Exercise details —
Return the following from the records below: each line, word for word, starting with the line that contains "Following its approval" and going on through the line that contains "New policies for AFORES fees", with nothing outside that range.

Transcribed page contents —
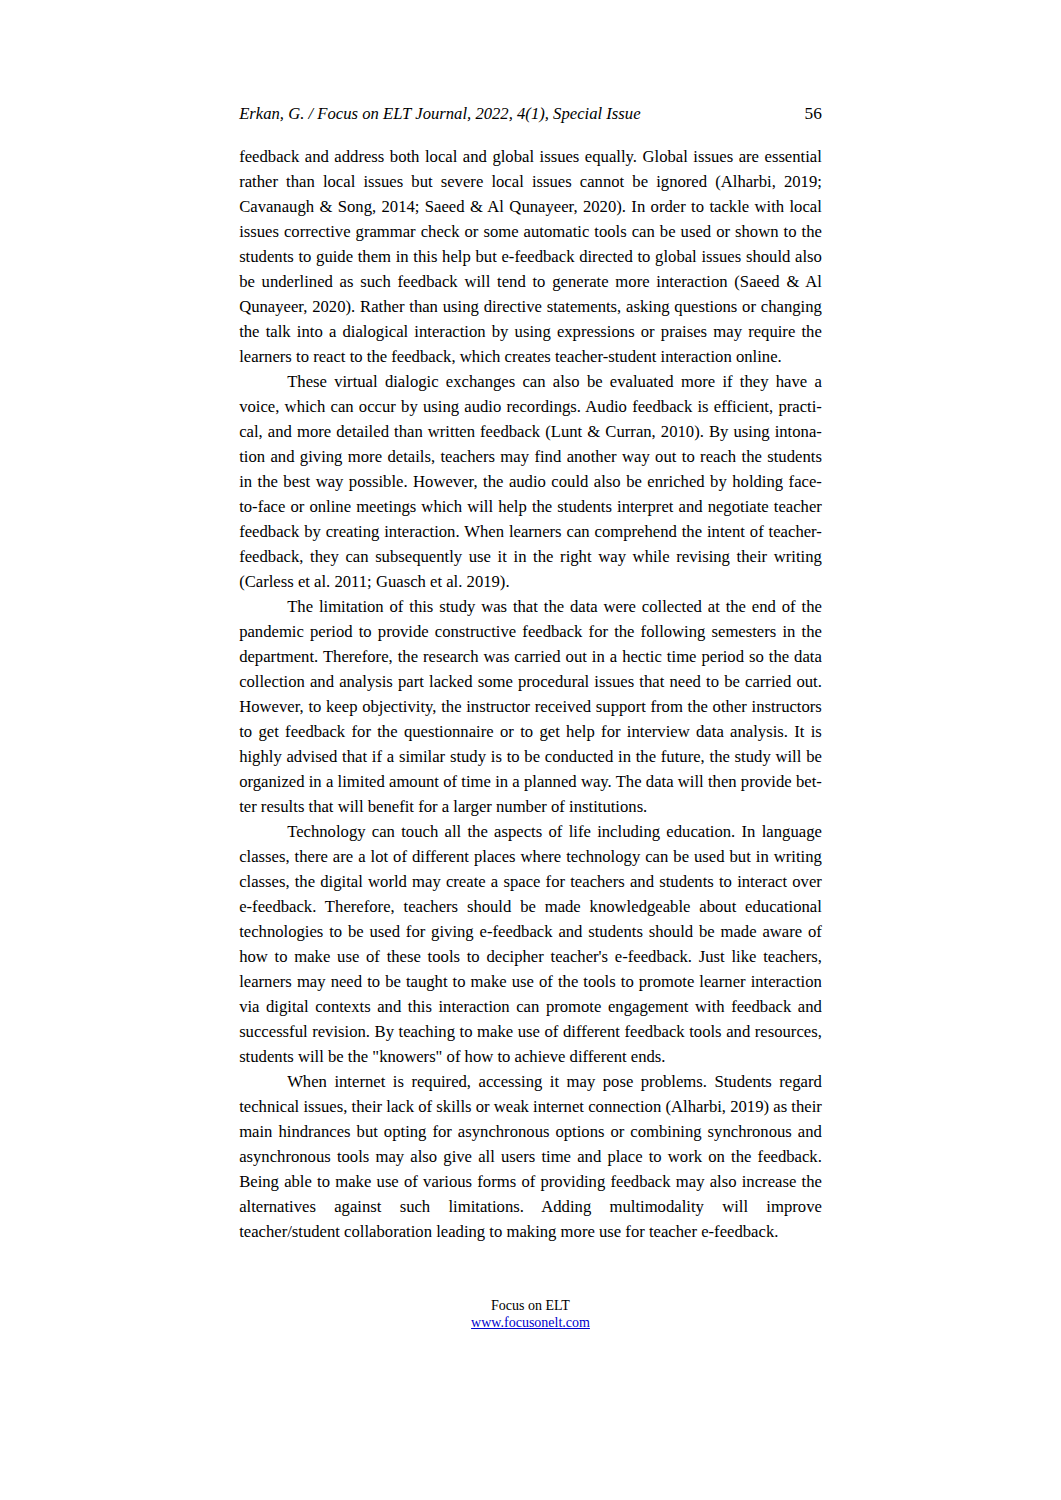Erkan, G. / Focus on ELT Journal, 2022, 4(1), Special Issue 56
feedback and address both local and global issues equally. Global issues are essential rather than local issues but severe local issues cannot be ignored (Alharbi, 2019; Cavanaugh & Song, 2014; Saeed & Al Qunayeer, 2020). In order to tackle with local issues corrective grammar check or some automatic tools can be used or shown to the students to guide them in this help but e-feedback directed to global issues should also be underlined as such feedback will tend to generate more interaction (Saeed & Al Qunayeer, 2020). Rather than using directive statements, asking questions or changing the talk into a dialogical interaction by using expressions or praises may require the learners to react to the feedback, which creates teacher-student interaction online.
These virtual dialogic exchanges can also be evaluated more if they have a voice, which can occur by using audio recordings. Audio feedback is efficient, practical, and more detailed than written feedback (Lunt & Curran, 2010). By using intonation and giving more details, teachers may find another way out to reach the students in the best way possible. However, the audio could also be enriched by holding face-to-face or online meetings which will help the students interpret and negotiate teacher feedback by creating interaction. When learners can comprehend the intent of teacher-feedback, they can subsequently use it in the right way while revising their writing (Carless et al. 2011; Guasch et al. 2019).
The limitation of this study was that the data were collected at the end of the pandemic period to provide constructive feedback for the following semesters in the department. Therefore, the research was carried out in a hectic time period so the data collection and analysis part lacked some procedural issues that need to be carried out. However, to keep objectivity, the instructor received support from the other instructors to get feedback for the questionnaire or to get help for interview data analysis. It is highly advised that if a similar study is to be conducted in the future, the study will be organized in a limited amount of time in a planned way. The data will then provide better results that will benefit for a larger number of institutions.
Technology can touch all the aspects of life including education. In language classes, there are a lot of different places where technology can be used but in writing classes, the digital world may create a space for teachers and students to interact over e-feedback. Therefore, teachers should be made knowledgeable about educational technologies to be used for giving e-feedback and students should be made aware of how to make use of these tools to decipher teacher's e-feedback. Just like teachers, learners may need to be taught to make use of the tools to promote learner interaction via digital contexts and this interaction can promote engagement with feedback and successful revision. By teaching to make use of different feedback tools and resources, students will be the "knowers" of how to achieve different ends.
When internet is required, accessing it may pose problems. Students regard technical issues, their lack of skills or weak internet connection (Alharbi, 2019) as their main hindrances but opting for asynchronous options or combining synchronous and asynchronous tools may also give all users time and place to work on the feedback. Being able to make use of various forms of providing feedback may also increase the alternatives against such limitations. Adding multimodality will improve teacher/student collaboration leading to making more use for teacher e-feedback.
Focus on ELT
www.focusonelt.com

...

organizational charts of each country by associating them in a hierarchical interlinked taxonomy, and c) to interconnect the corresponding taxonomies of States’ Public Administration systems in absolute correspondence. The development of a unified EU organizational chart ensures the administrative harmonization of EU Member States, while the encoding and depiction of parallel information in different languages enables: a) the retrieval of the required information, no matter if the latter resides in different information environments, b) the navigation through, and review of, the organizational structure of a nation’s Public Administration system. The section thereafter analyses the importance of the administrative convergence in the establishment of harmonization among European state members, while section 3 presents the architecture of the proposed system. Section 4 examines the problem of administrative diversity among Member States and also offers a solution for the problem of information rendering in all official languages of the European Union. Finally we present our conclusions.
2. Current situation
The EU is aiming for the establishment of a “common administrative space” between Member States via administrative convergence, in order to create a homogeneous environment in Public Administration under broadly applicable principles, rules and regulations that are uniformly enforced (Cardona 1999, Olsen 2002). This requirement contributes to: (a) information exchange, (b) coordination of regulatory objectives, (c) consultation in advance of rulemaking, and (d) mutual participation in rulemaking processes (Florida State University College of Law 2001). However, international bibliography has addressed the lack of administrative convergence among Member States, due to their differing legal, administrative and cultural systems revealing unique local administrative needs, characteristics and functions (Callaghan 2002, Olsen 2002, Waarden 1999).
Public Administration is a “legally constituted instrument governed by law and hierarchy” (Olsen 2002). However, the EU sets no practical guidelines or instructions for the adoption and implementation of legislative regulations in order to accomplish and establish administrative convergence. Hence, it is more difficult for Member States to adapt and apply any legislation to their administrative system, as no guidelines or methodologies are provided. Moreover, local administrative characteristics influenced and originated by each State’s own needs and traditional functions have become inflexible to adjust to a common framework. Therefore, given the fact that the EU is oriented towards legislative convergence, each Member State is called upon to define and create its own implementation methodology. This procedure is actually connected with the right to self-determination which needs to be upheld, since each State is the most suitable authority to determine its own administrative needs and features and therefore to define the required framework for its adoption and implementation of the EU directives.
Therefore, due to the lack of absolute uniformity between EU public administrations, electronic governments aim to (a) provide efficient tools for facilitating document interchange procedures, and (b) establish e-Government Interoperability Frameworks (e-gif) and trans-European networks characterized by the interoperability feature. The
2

==

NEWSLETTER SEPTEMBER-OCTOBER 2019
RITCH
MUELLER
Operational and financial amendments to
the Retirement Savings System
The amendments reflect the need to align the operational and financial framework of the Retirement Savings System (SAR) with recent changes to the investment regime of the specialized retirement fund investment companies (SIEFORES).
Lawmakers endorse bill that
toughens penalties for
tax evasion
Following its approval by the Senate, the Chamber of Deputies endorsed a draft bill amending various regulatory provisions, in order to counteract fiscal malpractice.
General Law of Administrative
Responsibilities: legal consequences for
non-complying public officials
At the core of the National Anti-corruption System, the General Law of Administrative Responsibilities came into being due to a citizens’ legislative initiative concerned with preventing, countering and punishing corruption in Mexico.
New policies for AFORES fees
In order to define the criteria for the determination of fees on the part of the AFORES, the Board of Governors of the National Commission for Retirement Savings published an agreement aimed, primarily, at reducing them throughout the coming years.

Answer for the task —
Following its approval by the Senate, the Chamber of Deputies endorsed a draft bill amending various regulatory provisions, in order to counteract fiscal malpractice.
General Law of Administrative
Responsibilities: legal consequences for
non-complying public officials
At the core of the National Anti-corruption System, the General Law of Administrative Responsibilities came into being due to a citizens’ legislative initiative concerned with preventing, countering and punishing corruption in Mexico.
New policies for AFORES fees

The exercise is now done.